Clearly, the language of § 862 does not expressly provide for a credit for compensation mistakenly paid as in this case. However, pursuant to the plain meaning of § 862, a carrier is only required to pay compensation which has become due under the provisions of the award in excess of “any compensation already paid.” Allowing a credit for *115the compensation payments mistakenly paid by defendants during the appeal would not cause plaintiff to receive any less benefits than those to which he is entitled, would not reduce the total amount of compensation for which defendant employer was determined to be liable, and would not be inconsistent with either the purpose or the plain meaning of § 862. On the other hand, if a credit were disallowed, plaintiff would effectively be receiving a double recovery. Such a result would be inconsistent with the purpose of § 862 and "repugnant” to the very principles of workers’ compensation. Hiltz, supra.

Given these circumstances, we conclude that, pursuant to both the plain meaning of § 862 and the rationale of Hiltz, defendants are entitled to a credit for the workers’ compensation benefits mistakenly paid during the pendency of the appeal against the amount of compensation which had become due under the provisions of the award.

We further note that this Court’s recent decision in Kihrotris v Ford Motor Co, 183 Mich App 367; 454 NW2d 218 (1990), also supports our holding. Although Kihrotris is factually distinct in that it involved an employer’s claim for a credit against compensation previously paid to the claimant from another source (the Second Injury Fund), this Court, relying on Hiltz, refused to interpret § 862 in a manner that would allow the plaintiff to reap a windfall and concluded that allowance of a credit was consistent with the plain language and spirit of the act. Kihrotris, pp 372-373.

ii

Finally, we conclude that defendants are not precluded from asserting entitlement to this credit for failure to appeal the hearing referee’s decision denying recoupment.

*116As previously indicated, the issue of recoupment or reimbursement is entirely different from that of a setoff or credit. Because neither the hearing referee nor the wcab ever addressed or decided the issue of entitlement to a credit, there was no law of the case established with regard to this issue. See Perron v Royal Oak Bd of Ed, 155 Mich App 759, 767; 400 NW2d 709 (1986). Moreover, we disagree with the wcac that defendants are barred from presently claiming a credit, presumably under the doctrine of res judicata, because this was an issue which should have been raised and decided in the original proceeding before the wcab. See Perron. The fact is, it was not until a "final determination” had been made that the availability of a credit under § 862 could have been known or asserted. Defendants were not required to raise the issue before that time.

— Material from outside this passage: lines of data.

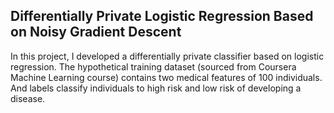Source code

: ## Differentially Private Logistic Regression Based on Noisy Gradient Descent
In this project, I developed a differentially private classifier based on logistic regression. The hypothetical training dataset (sourced from Coursera Machine Learning course) contains two medical features of 100 individuals. And labels classify individuals to high risk and low risk of developing a disease. 
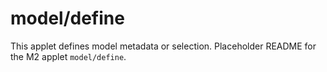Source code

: # model/define

This applet defines model metadata or selection. Placeholder README for the M2 applet `model/define`.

Therefore, the fact that defendants may have earlier unsuccessfully sought recoupment did not bar them from later seeking a credit when the amount of compensation "finally determined” was known.

hi

In sum, we hold that defendants are entitled to a credit for all compensation paid during the pendency of the appeal, including those amounts in excess of the required seventy percent payments that were mistakenly paid. Further, we remand to the wcac for calculation of the precise amount of this credit and a determination regarding whether additional monies, if any, are owed in light of this opinion.

Reversed and remanded. We do not retain jurisdiction.

An entirely different situation would exist had plaintiffs award been rescinded or reduced to the extent that the amount of compensation paid pending appeal was in excess of the amount finally determined. That, however, is not the case here, and we express no opinion with respect to how such a case would be decided.